• Problem to solve: Each line of the data is to be output verbatim, with the images removed.

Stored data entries

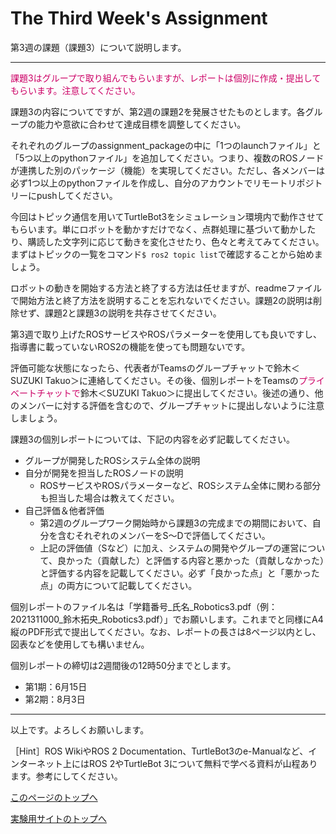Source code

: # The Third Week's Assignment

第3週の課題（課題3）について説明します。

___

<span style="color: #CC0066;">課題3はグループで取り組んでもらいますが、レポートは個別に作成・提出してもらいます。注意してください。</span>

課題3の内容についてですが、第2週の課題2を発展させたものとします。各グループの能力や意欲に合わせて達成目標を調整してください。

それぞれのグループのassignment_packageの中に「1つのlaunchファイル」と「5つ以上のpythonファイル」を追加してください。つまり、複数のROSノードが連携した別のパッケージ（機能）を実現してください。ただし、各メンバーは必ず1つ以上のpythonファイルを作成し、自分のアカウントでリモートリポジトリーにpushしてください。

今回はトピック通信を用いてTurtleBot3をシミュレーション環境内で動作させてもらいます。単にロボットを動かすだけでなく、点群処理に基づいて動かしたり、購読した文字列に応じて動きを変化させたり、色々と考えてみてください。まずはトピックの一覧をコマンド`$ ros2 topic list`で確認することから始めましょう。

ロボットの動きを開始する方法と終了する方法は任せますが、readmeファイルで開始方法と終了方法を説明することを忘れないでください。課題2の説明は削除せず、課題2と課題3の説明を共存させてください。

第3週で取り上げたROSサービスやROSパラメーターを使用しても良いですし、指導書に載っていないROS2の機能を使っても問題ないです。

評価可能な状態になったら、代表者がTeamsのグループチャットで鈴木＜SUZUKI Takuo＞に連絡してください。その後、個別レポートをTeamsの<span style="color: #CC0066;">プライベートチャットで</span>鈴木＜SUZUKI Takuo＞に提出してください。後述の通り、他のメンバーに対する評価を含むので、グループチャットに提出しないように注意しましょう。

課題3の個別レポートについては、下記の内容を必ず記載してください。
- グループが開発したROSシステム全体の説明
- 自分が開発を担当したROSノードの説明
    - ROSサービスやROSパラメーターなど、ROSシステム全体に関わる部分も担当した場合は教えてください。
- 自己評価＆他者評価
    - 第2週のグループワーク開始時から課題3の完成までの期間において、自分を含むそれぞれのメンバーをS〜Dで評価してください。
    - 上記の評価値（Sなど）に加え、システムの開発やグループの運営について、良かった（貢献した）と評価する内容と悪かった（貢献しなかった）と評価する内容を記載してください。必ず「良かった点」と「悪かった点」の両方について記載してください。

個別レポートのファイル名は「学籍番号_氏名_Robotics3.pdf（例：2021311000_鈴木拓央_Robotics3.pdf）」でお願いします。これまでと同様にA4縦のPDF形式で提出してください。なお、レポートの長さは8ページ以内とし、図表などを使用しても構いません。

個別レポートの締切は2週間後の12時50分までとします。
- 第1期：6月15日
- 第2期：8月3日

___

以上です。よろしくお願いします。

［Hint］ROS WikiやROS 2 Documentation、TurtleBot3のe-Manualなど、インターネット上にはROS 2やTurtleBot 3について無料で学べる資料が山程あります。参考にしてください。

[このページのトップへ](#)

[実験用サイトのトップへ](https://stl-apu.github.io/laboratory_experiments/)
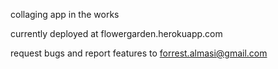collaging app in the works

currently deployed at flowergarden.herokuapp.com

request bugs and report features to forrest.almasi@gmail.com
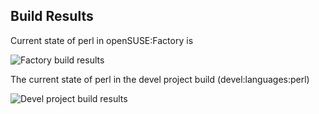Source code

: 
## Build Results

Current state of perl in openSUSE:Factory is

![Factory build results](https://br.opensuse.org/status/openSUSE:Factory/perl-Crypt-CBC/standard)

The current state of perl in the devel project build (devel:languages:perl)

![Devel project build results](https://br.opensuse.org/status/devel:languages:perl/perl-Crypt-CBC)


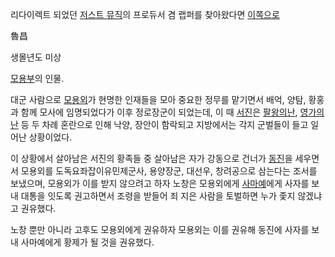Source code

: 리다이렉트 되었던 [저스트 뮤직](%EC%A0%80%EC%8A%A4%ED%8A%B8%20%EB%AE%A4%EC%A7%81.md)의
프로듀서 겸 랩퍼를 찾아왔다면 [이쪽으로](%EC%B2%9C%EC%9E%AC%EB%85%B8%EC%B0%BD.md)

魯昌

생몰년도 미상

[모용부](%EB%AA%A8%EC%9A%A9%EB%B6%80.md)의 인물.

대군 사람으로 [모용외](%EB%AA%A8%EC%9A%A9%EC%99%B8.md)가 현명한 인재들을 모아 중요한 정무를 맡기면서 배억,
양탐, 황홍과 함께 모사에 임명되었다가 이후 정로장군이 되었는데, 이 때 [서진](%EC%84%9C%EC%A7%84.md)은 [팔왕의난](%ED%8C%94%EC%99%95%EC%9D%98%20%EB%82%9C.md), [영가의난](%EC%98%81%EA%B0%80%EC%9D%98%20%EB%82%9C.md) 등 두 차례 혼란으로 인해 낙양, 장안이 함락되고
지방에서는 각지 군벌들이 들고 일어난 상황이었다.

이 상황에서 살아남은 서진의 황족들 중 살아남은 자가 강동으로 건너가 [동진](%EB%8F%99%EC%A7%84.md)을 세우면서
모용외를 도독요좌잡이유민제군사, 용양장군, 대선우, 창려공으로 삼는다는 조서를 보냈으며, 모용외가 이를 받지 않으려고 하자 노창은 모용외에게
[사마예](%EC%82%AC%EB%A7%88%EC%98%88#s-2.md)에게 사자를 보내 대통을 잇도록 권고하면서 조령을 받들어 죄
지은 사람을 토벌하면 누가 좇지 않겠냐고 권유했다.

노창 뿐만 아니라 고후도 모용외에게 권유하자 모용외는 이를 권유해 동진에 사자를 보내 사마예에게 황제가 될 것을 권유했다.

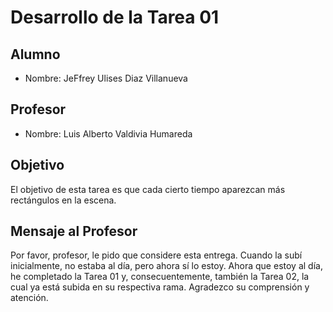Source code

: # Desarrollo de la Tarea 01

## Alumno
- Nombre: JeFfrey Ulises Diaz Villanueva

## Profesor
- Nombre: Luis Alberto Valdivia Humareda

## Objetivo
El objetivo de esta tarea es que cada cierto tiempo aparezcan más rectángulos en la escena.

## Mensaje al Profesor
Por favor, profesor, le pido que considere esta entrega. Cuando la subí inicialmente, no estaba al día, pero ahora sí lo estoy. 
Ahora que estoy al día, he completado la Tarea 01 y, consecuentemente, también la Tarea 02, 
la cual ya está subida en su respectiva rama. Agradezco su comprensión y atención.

• Task result:
Source code

: # The Third Week's Assignment

第3週の課題（課題3）について説明します。

___

<span style="color: #CC0066;">課題3はグループで取り組んでもらいますが、レポートは個別に作成・提出してもらいます。注意してください。</span>

課題3の内容についてですが、第2週の課題2を発展させたものとします。各グループの能力や意欲に合わせて達成目標を調整してください。

それぞれのグループのassignment_packageの中に「1つのlaunchファイル」と「5つ以上のpythonファイル」を追加してください。つまり、複数のROSノードが連携した別のパッケージ（機能）を実現してください。ただし、各メンバーは必ず1つ以上のpythonファイルを作成し、自分のアカウントでリモートリポジトリーにpushしてください。

今回はトピック通信を用いてTurtleBot3をシミュレーション環境内で動作させてもらいます。単にロボットを動かすだけでなく、点群処理に基づいて動かしたり、購読した文字列に応じて動きを変化させたり、色々と考えてみてください。まずはトピックの一覧をコマンド`$ ros2 topic list`で確認することから始めましょう。

ロボットの動きを開始する方法と終了する方法は任せますが、readmeファイルで開始方法と終了方法を説明することを忘れないでください。課題2の説明は削除せず、課題2と課題3の説明を共存させてください。

第3週で取り上げたROSサービスやROSパラメーターを使用しても良いですし、指導書に載っていないROS2の機能を使っても問題ないです。

評価可能な状態になったら、代表者がTeamsのグループチャットで鈴木＜SUZUKI Takuo＞に連絡してください。その後、個別レポートをTeamsの<span style="color: #CC0066;">プライベートチャットで</span>鈴木＜SUZUKI Takuo＞に提出してください。後述の通り、他のメンバーに対する評価を含むので、グループチャットに提出しないように注意しましょう。

課題3の個別レポートについては、下記の内容を必ず記載してください。
- グループが開発したROSシステム全体の説明
- 自分が開発を担当したROSノードの説明
    - ROSサービスやROSパラメーターなど、ROSシステム全体に関わる部分も担当した場合は教えてください。
- 自己評価＆他者評価
    - 第2週のグループワーク開始時から課題3の完成までの期間において、自分を含むそれぞれのメンバーをS〜Dで評価してください。
    - 上記の評価値（Sなど）に加え、システムの開発やグループの運営について、良かった（貢献した）と評価する内容と悪かった（貢献しなかった）と評価する内容を記載してください。必ず「良かった点」と「悪かった点」の両方について記載してください。

個別レポートのファイル名は「学籍番号_氏名_Robotics3.pdf（例：2021311000_鈴木拓央_Robotics3.pdf）」でお願いします。これまでと同様にA4縦のPDF形式で提出してください。なお、レポートの長さは8ページ以内とし、図表などを使用しても構いません。

個別レポートの締切は2週間後の12時50分までとします。
- 第1期：6月15日
- 第2期：8月3日

___

以上です。よろしくお願いします。

［Hint］ROS WikiやROS 2 Documentation、TurtleBot3のe-Manualなど、インターネット上にはROS 2やTurtleBot 3について無料で学べる資料が山程あります。参考にしてください。

[このページのトップへ](#)

[実験用サイトのトップへ](https://stl-apu.github.io/laboratory_experiments/)
collaging app in the works

currently deployed at flowergarden.herokuapp.com

request bugs and report features to forrest.almasi@gmail.com
Source code

: 
## Build Results

Current state of perl in openSUSE:Factory is

![Factory build results](https://br.opensuse.org/status/openSUSE:Factory/perl-Crypt-CBC/standard)

The current state of perl in the devel project build (devel:languages:perl)

![Devel project build results](https://br.opensuse.org/status/devel:languages:perl/perl-Crypt-CBC)


Source code

: 리다이렉트 되었던 [저스트 뮤직](%EC%A0%80%EC%8A%A4%ED%8A%B8%20%EB%AE%A4%EC%A7%81.md)의
프로듀서 겸 랩퍼를 찾아왔다면 [이쪽으로](%EC%B2%9C%EC%9E%AC%EB%85%B8%EC%B0%BD.md)

魯昌

생몰년도 미상

[모용부](%EB%AA%A8%EC%9A%A9%EB%B6%80.md)의 인물.

대군 사람으로 [모용외](%EB%AA%A8%EC%9A%A9%EC%99%B8.md)가 현명한 인재들을 모아 중요한 정무를 맡기면서 배억,
양탐, 황홍과 함께 모사에 임명되었다가 이후 정로장군이 되었는데, 이 때 [서진](%EC%84%9C%EC%A7%84.md)은 [팔왕의난](%ED%8C%94%EC%99%95%EC%9D%98%20%EB%82%9C.md), [영가의난](%EC%98%81%EA%B0%80%EC%9D%98%20%EB%82%9C.md) 등 두 차례 혼란으로 인해 낙양, 장안이 함락되고
지방에서는 각지 군벌들이 들고 일어난 상황이었다.

이 상황에서 살아남은 서진의 황족들 중 살아남은 자가 강동으로 건너가 [동진](%EB%8F%99%EC%A7%84.md)을 세우면서
모용외를 도독요좌잡이유민제군사, 용양장군, 대선우, 창려공으로 삼는다는 조서를 보냈으며, 모용외가 이를 받지 않으려고 하자 노창은 모용외에게
[사마예](%EC%82%AC%EB%A7%88%EC%98%88#s-2.md)에게 사자를 보내 대통을 잇도록 권고하면서 조령을 받들어 죄
지은 사람을 토벌하면 누가 좇지 않겠냐고 권유했다.

노창 뿐만 아니라 고후도 모용외에게 권유하자 모용외는 이를 권유해 동진에 사자를 보내 사마예에게 황제가 될 것을 권유했다.

Source code

: # Desarrollo de la Tarea 01

## Alumno
- Nombre: JeFfrey Ulises Diaz Villanueva

## Profesor
- Nombre: Luis Alberto Valdivia Humareda

## Objetivo
El objetivo de esta tarea es que cada cierto tiempo aparezcan más rectángulos en la escena.

## Mensaje al Profesor
Por favor, profesor, le pido que considere esta entrega. Cuando la subí inicialmente, no estaba al día, pero ahora sí lo estoy. 
Ahora que estoy al día, he completado la Tarea 01 y, consecuentemente, también la Tarea 02, 
la cual ya está subida en su respectiva rama. Agradezco su comprensión y atención.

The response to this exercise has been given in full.